Comme le rapporte Courrier International, le mercredi 29 avril, l'évêque de Sheffield a dirigé la prière à la chambre haute du Parlement, marquant ainsi la dernière séance parlementaire à laquelle assistaient les pairs héréditaires à la Chambre des lords. Cette tradition qui remonte à sept cents ans a pris fin de manière discrète, sans grand éclat.

À la clôture de cette séance, Michael Forsyth, le lord président, a déclaré : « Au nom de la chambre, je rends hommage à leurs éminents services et leur présente nos sincères remerciements. » Cette phrase a marqué la fin de l'ère des pairs héréditaires, qui ont tourné le dos à la salle pour la dernière fois, conformément à l'antique tradition.

Ce qu'il faut retenir

  • Les pairs héréditaires ont quitté la Chambre des lords après 700 ans de présence.
  • Leur départ a été marqué par une séance parlementaire discrète.
  • Michael Forsyth, le lord président, a rendu hommage à leurs services.

Le contexte de leur départ

Avant les élections de 2024, le travailliste sir Keir Starmer a souvent évoqué la possibilité d'abolir la Chambre des lords, mais pour l'heure, cela ne s'est pas concrétisé. La réforme actuelle se limite au retrait obligatoire de quelque 85 pairs héréditaires, dont 25 vont revenir en tant que pairs à vie.

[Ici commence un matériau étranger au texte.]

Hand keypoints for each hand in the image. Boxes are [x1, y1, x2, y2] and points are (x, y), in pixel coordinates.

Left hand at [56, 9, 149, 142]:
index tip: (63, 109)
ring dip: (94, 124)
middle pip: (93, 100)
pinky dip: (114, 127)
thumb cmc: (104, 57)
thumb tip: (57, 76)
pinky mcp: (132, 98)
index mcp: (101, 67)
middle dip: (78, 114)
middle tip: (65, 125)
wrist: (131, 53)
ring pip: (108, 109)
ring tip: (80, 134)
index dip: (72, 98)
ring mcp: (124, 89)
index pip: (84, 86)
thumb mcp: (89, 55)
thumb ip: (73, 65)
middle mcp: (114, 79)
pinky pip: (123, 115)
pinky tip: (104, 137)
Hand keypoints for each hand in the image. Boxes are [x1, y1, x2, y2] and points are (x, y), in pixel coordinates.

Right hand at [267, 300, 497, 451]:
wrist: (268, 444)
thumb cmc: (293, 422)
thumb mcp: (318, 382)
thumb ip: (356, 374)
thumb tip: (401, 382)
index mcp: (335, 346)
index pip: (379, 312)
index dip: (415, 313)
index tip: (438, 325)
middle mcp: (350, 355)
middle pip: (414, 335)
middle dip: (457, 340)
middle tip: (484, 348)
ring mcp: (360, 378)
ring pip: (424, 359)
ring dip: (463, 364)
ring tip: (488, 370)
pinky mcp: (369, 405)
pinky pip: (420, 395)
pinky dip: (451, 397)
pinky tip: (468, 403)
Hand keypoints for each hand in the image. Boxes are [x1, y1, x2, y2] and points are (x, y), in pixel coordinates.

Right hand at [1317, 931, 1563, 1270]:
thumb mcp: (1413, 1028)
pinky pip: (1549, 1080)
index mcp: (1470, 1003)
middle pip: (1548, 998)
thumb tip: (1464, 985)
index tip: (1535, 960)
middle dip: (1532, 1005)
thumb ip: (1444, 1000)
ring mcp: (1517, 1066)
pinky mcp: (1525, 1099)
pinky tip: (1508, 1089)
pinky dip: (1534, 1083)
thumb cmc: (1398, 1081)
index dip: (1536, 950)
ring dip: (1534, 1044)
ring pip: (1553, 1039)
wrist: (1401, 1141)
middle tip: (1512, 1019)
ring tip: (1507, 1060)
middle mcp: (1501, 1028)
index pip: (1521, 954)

Richard Fletcher-Vane, également connu en tant que lord Inglewood, a quitté la chambre pour la dernière fois, déclarant : « Je ne pense pas que le droit de légiférer devrait être héréditaire. » Il a également souligné que la Chambre des lords souffre d'un complexe d'infériorité et qu'elle devrait jouer un peu plus des muscles.

La composition de la Chambre des lords

Depuis que le pays s'est mis à faire valser ses Premiers ministres, la composition de la Chambre des lords a radicalement changé. Exit les héréditaires et place aux copains. En théorie, le Labour est censé avoir expulsé ceux à qui la naissance donnait droit à un siège, mais parmi les pairs à vie du parti se trouvent la baronne Pitkeathley de Camden Town et son fils, lord Pitkeathley de Camden Town.

La Chambre des lords n'est pas une démocratie, mais sur le papier, c'est une méritocratie. Les lords nommés plus récemment s'avouent agacés par le fait que la chambre haute semble avoir principalement pour fonction d'entériner les décisions de leurs maîtres politiques à la Chambre des communes, ce qui la prive de toute réelle utilité.

Et maintenant ?

Il est possible que le Premier ministre ait une solution pour la chambre haute, mais pour l'heure, l'élimination des héréditaires est un geste, non une solution. Il est possible qu'il en ait eu une, à un moment donné, mais comme les nobles lords et ladys à qui il a montré la porte, il risque de s'apercevoir que le temps va lui manquer.

En conclusion, le départ des pairs héréditaires de la Chambre des lords marque la fin d'une époque et pose des questions sur l'avenir de cette institution. Il reste à voir comment le Premier ministre et les membres de la Chambre des lords vont gérer cette transition et quelle sera l'issue de cette réforme.